TMS has over two decades of clinical and scientific research supporting its safe use and application. Magstim TMS therapy is an effective, non-invasive, outpatient treatment, with few known side effects.

Who is not a candidate for TMS?

TMS Therapy is well tolerated for most. However, not all patients are appropriate candidates for TMS Therapy. For example, patients with a history of seizures or who have metal implants or objects in or near their head are not appropriate candidates for TMS Therapy. To determine if TMS Therapy may be right for you, your supervising doctor or psychiatrist will carefully screen for the presence of medical conditions or metal objects which may make TMS unsuitable.³


¹O’Reardon, J. P., Solvason, H. B., Janicak, P. G., Sampson, S., Isenberg, K. E., Nahas, Z., … & Demitrack, M. A. (2007).
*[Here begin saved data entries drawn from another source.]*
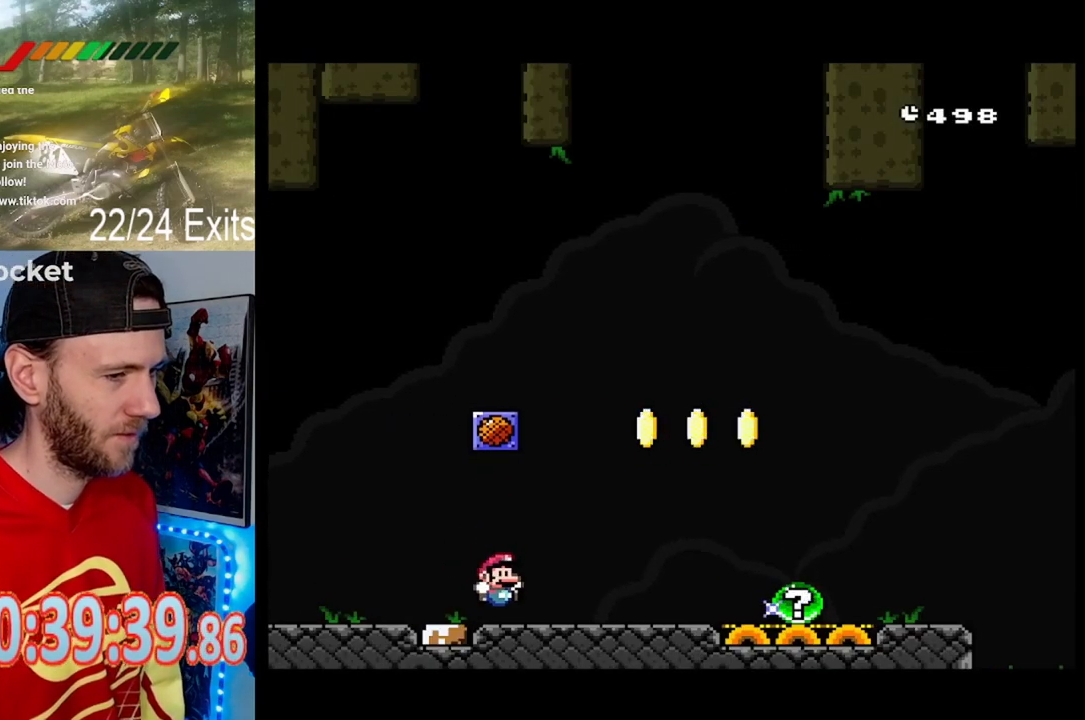
{"buttons": [], "events": []}
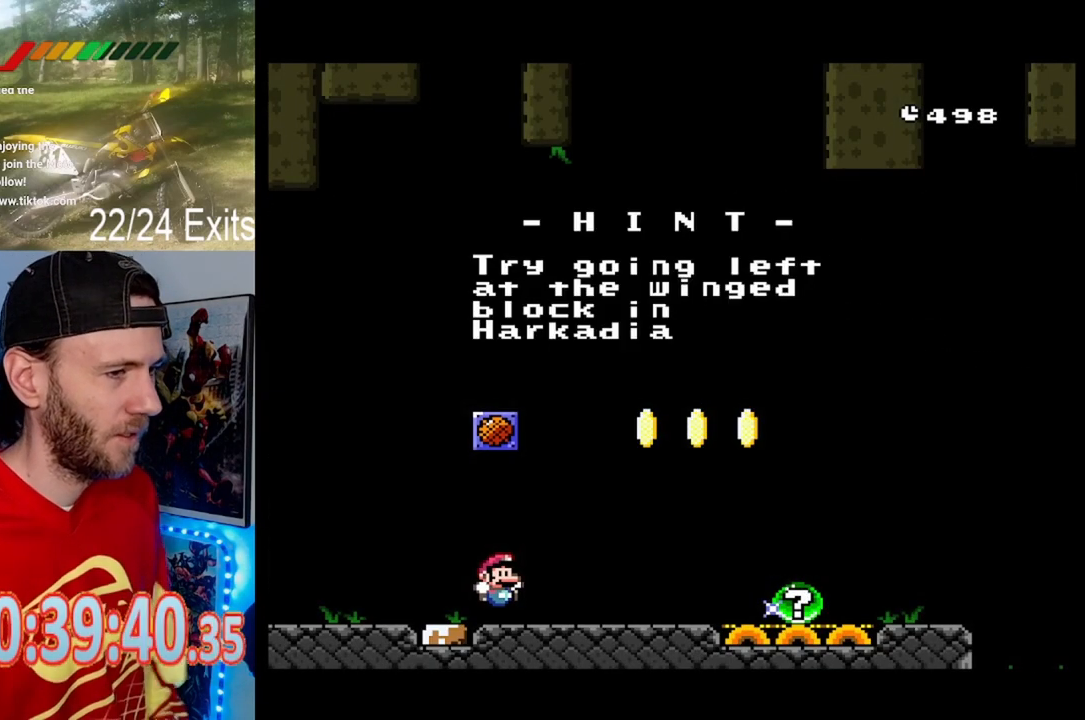
{"buttons": [], "events": []}
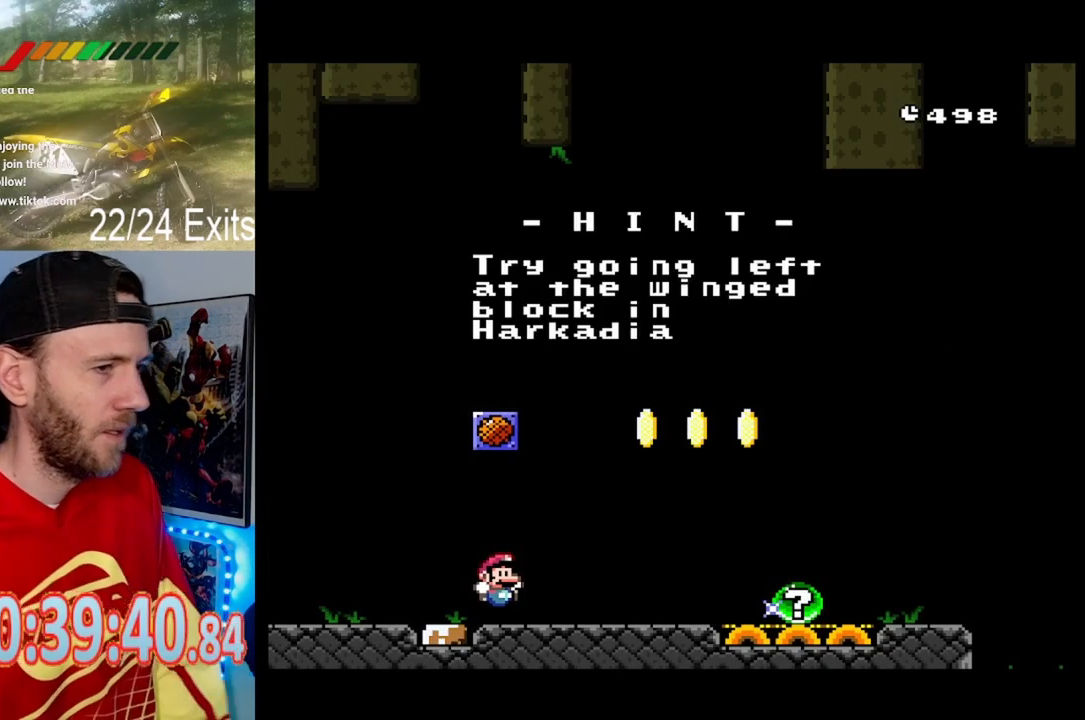
{"buttons": [], "events": []}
Efficacy and safety of transcranial magnetic stimulation in the acute treatment of major depression: a multisite randomized controlled trial. Biological psychiatry, 62(11), 1208-1216.

²Carpenter, L. L., Janicak, P. G., Aaronson, S. T., Boyadjis, T., Brock, D. G., Cook, I. A., … & Demitrack, M. A. (2012). Transcranial magnetic stimulation (TMS) for major depression: a multisite, naturalistic, observational study of acute treatment outcomes in clinical practice. Depression and anxiety, 29(7), 587-596.

³Rossi S, Hallett M, Rossini PM, et al. Safety, ethical considerations, and application guidelines for the use of transcranial magnetic stimulation in clinical practice and research. Clin Neurophysiol 2009;120:2008–39.